Gottheimer, working with members of the 24th Legislative District and Anover Mayor Thomas Walsh, is backing the call for Gov. Phil Murphy to provide economic relief immediately to the township if the owners of Andover Subacute and Rehabilitation II/Woodland Behavioral and Nursing Center default on their local taxes.
“Many of us, from the state’s Department of Health, to Centers for Medicare and Medicaid Services (CMS), to my office and state and local officials, including State Senator (Steve) Oroho and the Mayor, repeatedly sounded the alarm and pushed for accountability. Finally, the facility in Andover was rightly forced to close its doors,” said Gottheimer.
Property Tax Issue
But with the closure, the owners have stopped paying local property taxes that amounted to $1.4 million a year—27% going into the $10 million municipal budget, 57% to help fund schools and 16% to county services.
For a small community like Andover, where local tax revenue provides the financial backbone for essential public services, including law enforcement, the necessary closure of the Andover Subacute could have a serious impact on the community, according to the Congressman.

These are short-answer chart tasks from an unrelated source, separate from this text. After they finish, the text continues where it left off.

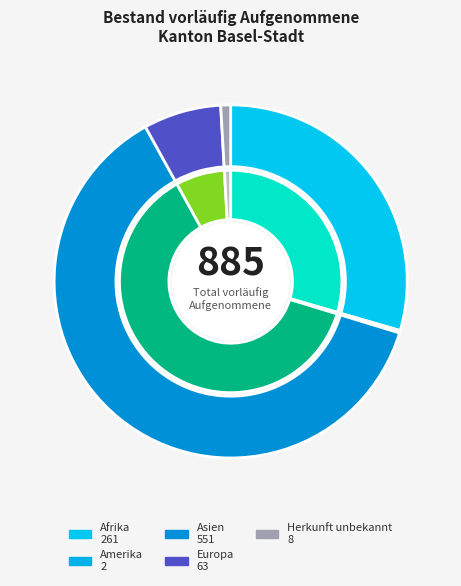

True or false: Afrika accounts for 29% of the total.

True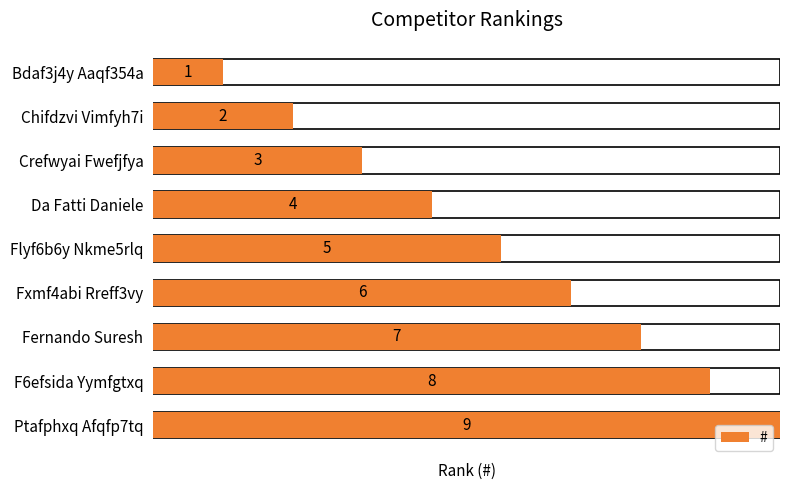

How many distinct data groups are displayed?

1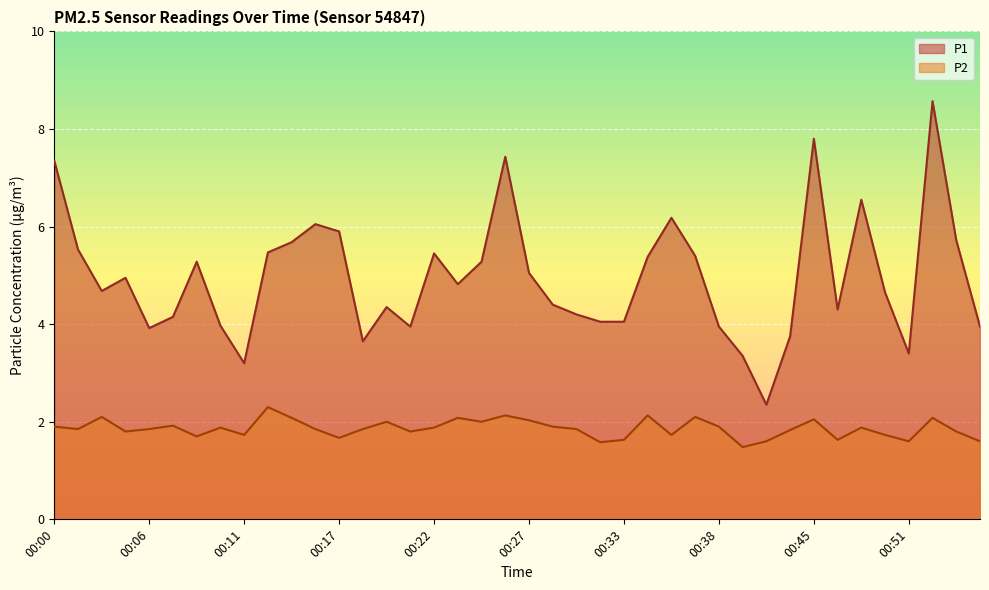

Is it true that P1 equals 12.8 at 00:00?

False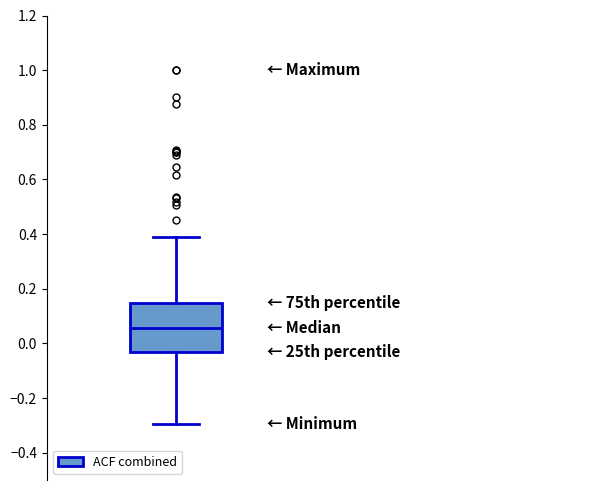

Where does the upper whisker of the box end on the y-axis? The values are not printed on the chart, so give them approximately, as read against the axis.

0.38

“I think it’s clear that they made the right decisions here…but, now that we’ve taken care of the seniors and veterans at Andover Subacute, we need to take care of the township — from the serious financial situation it’s facing,” he said.
Gottheimer sent a letter to Murphy requesting that the state utilize emergency, stabilizing economic assistance to help offset lost revenue or a portion of its $6 billion emergency dollars from the American Rescue Plan (ARP). The congressman noted these ARP funds would be necessary if for some unexpected reason the state’s emergency stabilizing resources are not available.
“The owners here have stopped paying the tax bills that they owe. First, the landowner here should cover the tax revenue they owe the town. They should pay their bills, no excuses. You can’t just stop paying your bills because you feel like it,” said Gottheimer.
“In the meantime, and if the landlord doesn’t do the right thing, then we need to figure out another way to get urgent help to Andover Township.”
The last residents of the Woodland Behavioral and Nursing Center in Andover were removed in August, shutting the door on the beleaguered long-term care facility whose substandard care forced the state to revoke its license during the pandemic. The closure came after a Superior Court judge in May took control of the nursing home away from its owners, Alliance Healthcare Holdings, and appointed a receiver to oversee its operations.
The facility was thrusted into the spotlight in Spring 2020 when a police inspection of the then named Andover Subacute and Rehabilitation II facility was found to have 17 bodies piled in a makeshift morgue. Care and personnel issues at the facility continued into 2022, so severe that the National Guard was called in to help.
Federal regulators stopped the Andover nursing home from receiving funding after repeated surveys by CMS documented the nursing home’s failure to comply with several federal requirements, including numerous non-compliance deficiencies that caused or were likely to cause “serious injury, harm, impairment, or death to residents.”
The Democrat noted the request is not unprecedented. In 2013, New Jersey supported Nutley after it lost its largest ratepayer, Hoffmann-La Roche. The state provided transitional assistance for years to help the Township get back on its feet.
“This is very common in cases like this — transitional assistance to help a community through an unexpected financial crisis,” he said.